- WHAT YOU SHOULD DO -
Could the lines from the start of the data through the line with "Necesidad de un modelo de" be set down exactly, with no pictures among them?

::: MATERIAL FOR THE TASK

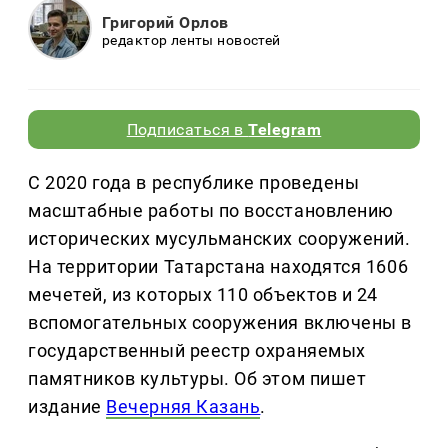
Григорий Орлов
редактор ленты новостей
Подписаться в
Telegram
С 2020 года в республике проведены
масштабные работы по восстановлению
исторических мусульманских сооружений.
На территории Татарстана находятся 1606
мечетей, из которых 110 объектов и 24
вспомогательных сооружения включены в
государственный реестр охраняемых
памятников культуры. Об этом пишет
издание
Вечерняя Казань
.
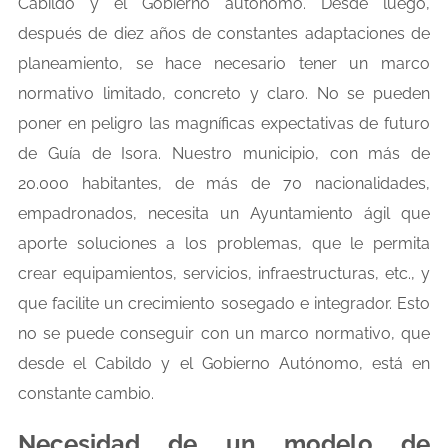
Cabildo y el Gobierno autónomo. Desde luego,
después de diez años de constantes adaptaciones de
planeamiento, se hace necesario tener un marco
normativo limitado, concreto y claro. No se pueden
poner en peligro las magníficas expectativas de futuro
de Guía de Isora. Nuestro municipio, con más de
20.000 habitantes, de más de 70 nacionalidades,
empadronados, necesita un Ayuntamiento ágil que
aporte soluciones a los problemas, que le permita
crear equipamientos, servicios, infraestructuras, etc., y
que facilite un crecimiento sosegado e integrador. Esto
no se puede conseguir con un marco normativo, que
desde el Cabildo y el Gobierno Autónomo, está en
constante cambio.
Necesidad de un modelo de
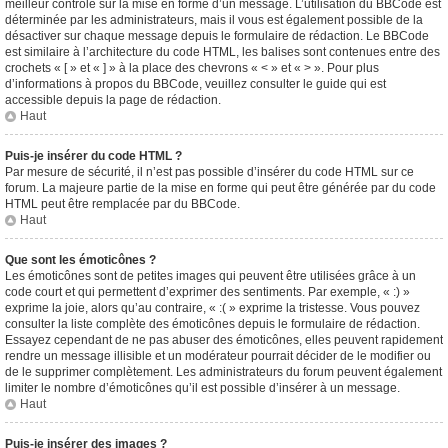
meilleur contrôle sur la mise en forme d’un message. L’utilisation du BBCode est
déterminée par les administrateurs, mais il vous est également possible de la
désactiver sur chaque message depuis le formulaire de rédaction. Le BBCode
est similaire à l’architecture du code HTML, les balises sont contenues entre des
crochets « [ » et « ] » à la place des chevrons « < » et « > ». Pour plus
d’informations à propos du BBCode, veuillez consulter le guide qui est
accessible depuis la page de rédaction.
Haut
Puis-je insérer du code HTML ?
Par mesure de sécurité, il n’est pas possible d’insérer du code HTML sur ce
forum. La majeure partie de la mise en forme qui peut être générée par du code
HTML peut être remplacée par du BBCode.
Haut
Que sont les émoticônes ?
Les émoticônes sont de petites images qui peuvent être utilisées grâce à un
code court et qui permettent d’exprimer des sentiments. Par exemple, « :) »
exprime la joie, alors qu’au contraire, « :( » exprime la tristesse. Vous pouvez
consulter la liste complète des émoticônes depuis le formulaire de rédaction.
Essayez cependant de ne pas abuser des émoticônes, elles peuvent rapidement
rendre un message illisible et un modérateur pourrait décider de le modifier ou
de le supprimer complètement. Les administrateurs du forum peuvent également
limiter le nombre d’émoticônes qu’il est possible d’insérer à un message.
Haut
Puis-je insérer des images ?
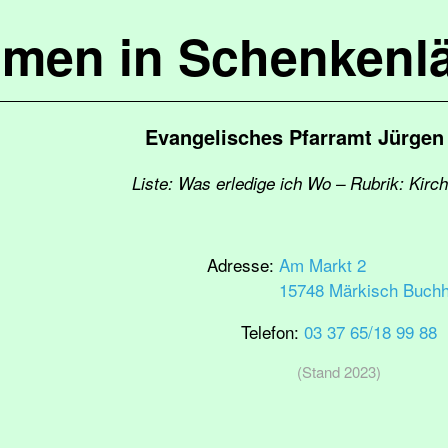
mmen in Schenkenl
Evangelisches Pfarramt Jürge
Liste: Was erledige ich Wo – Rubrik: Kir
Adresse:
Am Markt 2
15748 Märkisch Buchh
Telefon:
03 37 65/18 99 88
(Stand 2023)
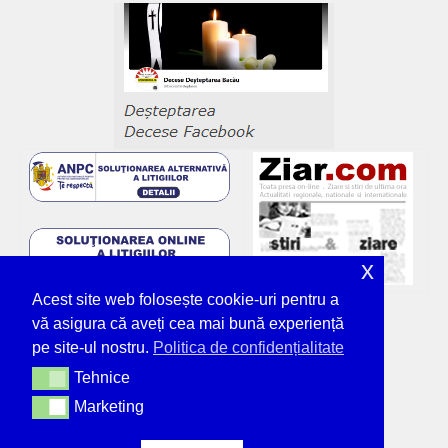
x
Acest site web folosește cookie-uri pentru a
vă asigura că aveți cea mai bună experiență
pe site-ul nostru.
Politica de confidențialitate
Tehnice
Tehnice
Marketing
Marketing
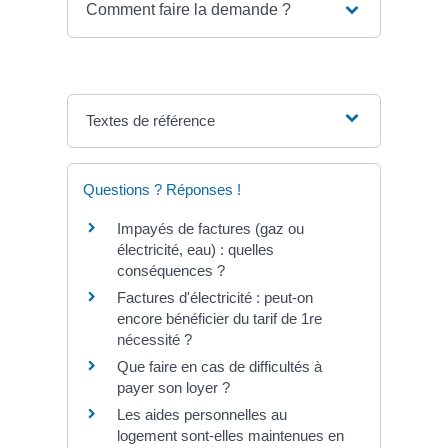
Comment faire la demande ?
Textes de référence
Questions ? Réponses !
Impayés de factures (gaz ou
électricité, eau) : quelles
conséquences ?
Factures d'électricité : peut-on
encore bénéficier du tarif de 1re
nécessité ?
Que faire en cas de difficultés à
payer son loyer ?
Les aides personnelles au
logement sont-elles maintenues en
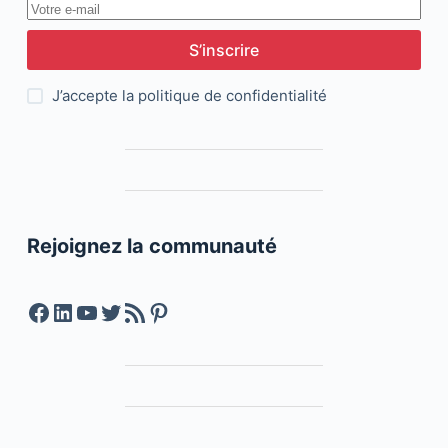
S’inscrire
J’accepte la
politique de confidentialité
Rejoignez la communauté
Facebook
LinkedIn
YouTube
Twitter
Feed RSS
Pinterest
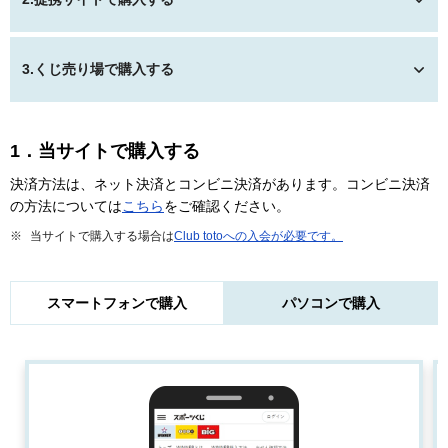
3.くじ売り場で購入する
1．当サイトで購入する
決済方法は、ネット決済とコンビニ決済があります。コンビニ決済
の方法については
こちら
をご確認ください。
当サイトで購入する場合は
Club totoへの入会が必要です。
スマートフォンで購入
パソコンで購入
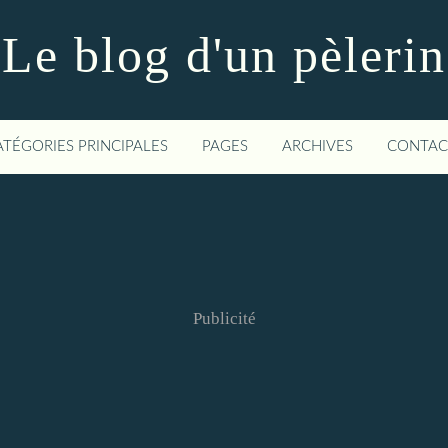
Le blog d'un pèlerin
ATÉGORIES PRINCIPALES
PAGES
ARCHIVES
CONTAC
Publicité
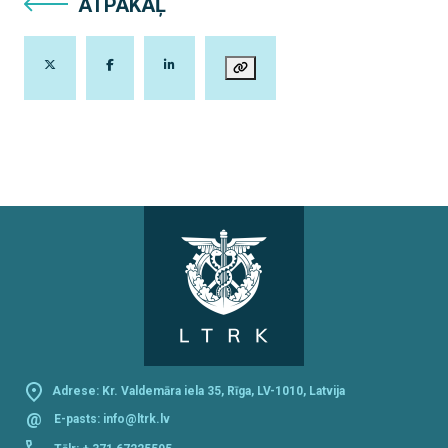
ATPAKAĻ
Adrese: Kr. Valdemāra iela 35, Rīga, LV-1010, Latvija
@
E-pasts:
info@ltrk.lv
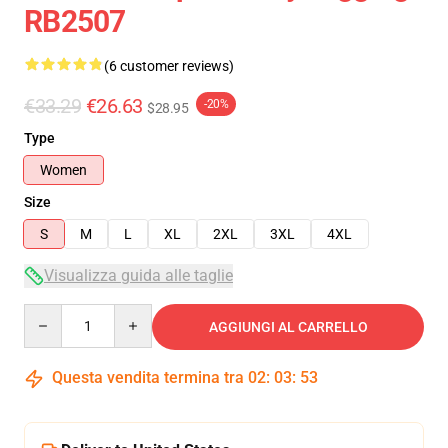
RB2507
(6 customer reviews)
€33.29
€26.63
-20%
$28.95
Type
Women
Size
S
M
L
XL
2XL
3XL
4XL
Visualizza guida alle taglie
Quantity
AGGIUNGI AL CARRELLO
Questa vendita termina tra
02
:
03
:
53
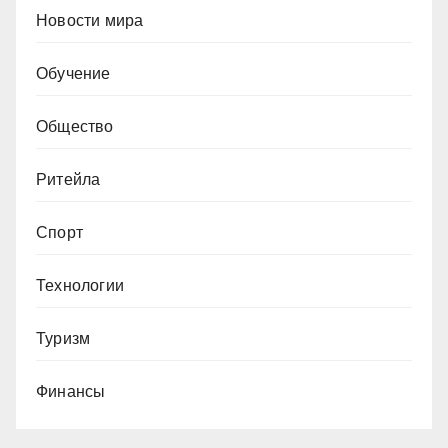
Новости мира
Обучение
Общество
Ритейла
Спорт
Технологии
Туризм
Финансы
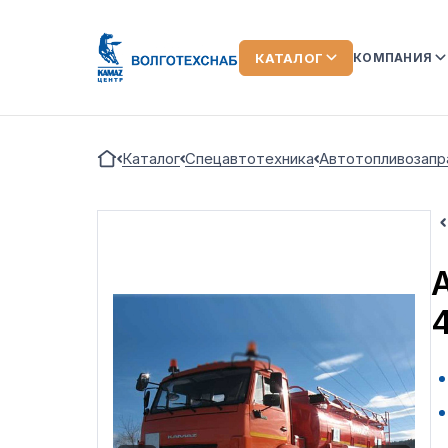
КАТАЛОГ
КОМПАНИЯ
О КОМПАН
Каталог
Спецавтотехника
Автотопливозапр
КОМАНДА
ЛИЗИНГ
ОТЗЫВЫ О
АКЦИИ
НОВОСТИ
ВИДЕООБ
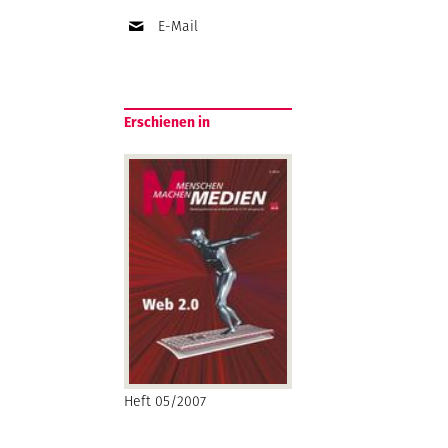
E-Mail
Erschienen in
Heft 05/2007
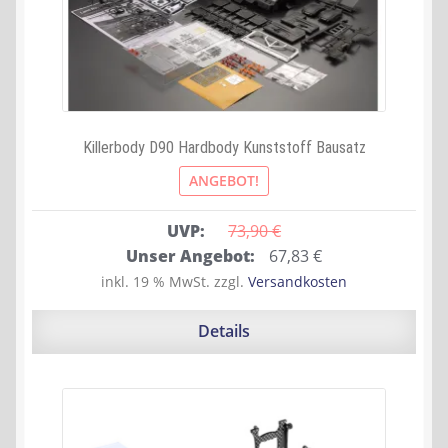
Killerbody D90 Hardbody Kunststoff Bausatz
ANGEBOT!
UVP:
73,90 
€
Ursprünglicher
Aktueller
Unser Angebot:
67,83
€
Preis
Preis
inkl. 19 % MwSt.
zzgl.
Versandkosten
war:
ist:
73,90 €
67,83 €.
Details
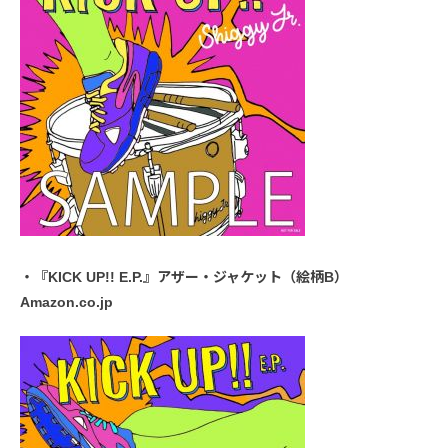
・『KICK UP!! E.P.』アザー・ジャケット（絵柄B）
Amazon.co.jp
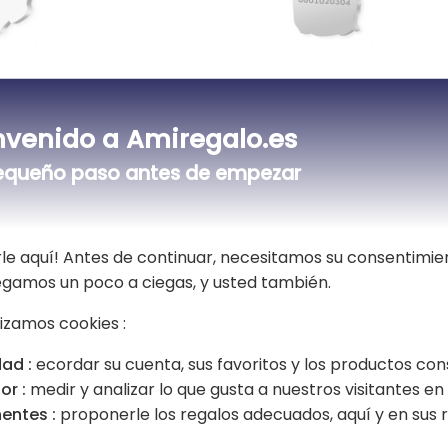
olden Retriever
Medalla grabada de 
nvenido a Amiregalo.es
16,90 €
equeño paso antes de empezar
le aquí! Antes de continuar, necesitamos su consentimie
vegamos un poco a ciegas, y usted también.
lizamos cookies :
ad :
ecordar su cuenta, sus favoritos y los productos con
or :
medir y analizar lo que gusta a nuestros visitantes en e
entes :
proponerle los regalos adecuados, aquí y en sus r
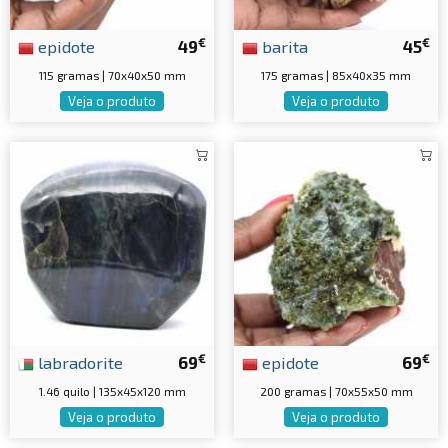
€
€
epidote
49
barita
45
115 gramas | 70x40x50 mm
175 gramas | 85x40x35 mm
Veja o produto
Veja o produto
€
€
labradorite
69
epidote
69
1.46 quilo | 135x45x120 mm
200 gramas | 70x55x50 mm
Veja o produto
Veja o produto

::::::

- EXERCISE ANSWER -
Григорий Орлов
редактор ленты новостей
Подписаться в
Telegram
С 2020 года в республике проведены
масштабные работы по восстановлению
исторических мусульманских сооружений.
На территории Татарстана находятся 1606
мечетей, из которых 110 объектов и 24
вспомогательных сооружения включены в
государственный реестр охраняемых
памятников культуры. Об этом пишет
издание
Вечерняя Казань
.
Cabildo y el Gobierno autónomo. Desde luego,
después de diez años de constantes adaptaciones de
planeamiento, se hace necesario tener un marco
normativo limitado, concreto y claro. No se pueden
poner en peligro las magníficas expectativas de futuro
de Guía de Isora. Nuestro municipio, con más de
20.000 habitantes, de más de 70 nacionalidades,
empadronados, necesita un Ayuntamiento ágil que
aporte soluciones a los problemas, que le permita
crear equipamientos, servicios, infraestructuras, etc., y
que facilite un crecimiento sosegado e integrador. Esto
no se puede conseguir con un marco normativo, que
desde el Cabildo y el Gobierno Autónomo, está en
constante cambio.
Necesidad de un modelo de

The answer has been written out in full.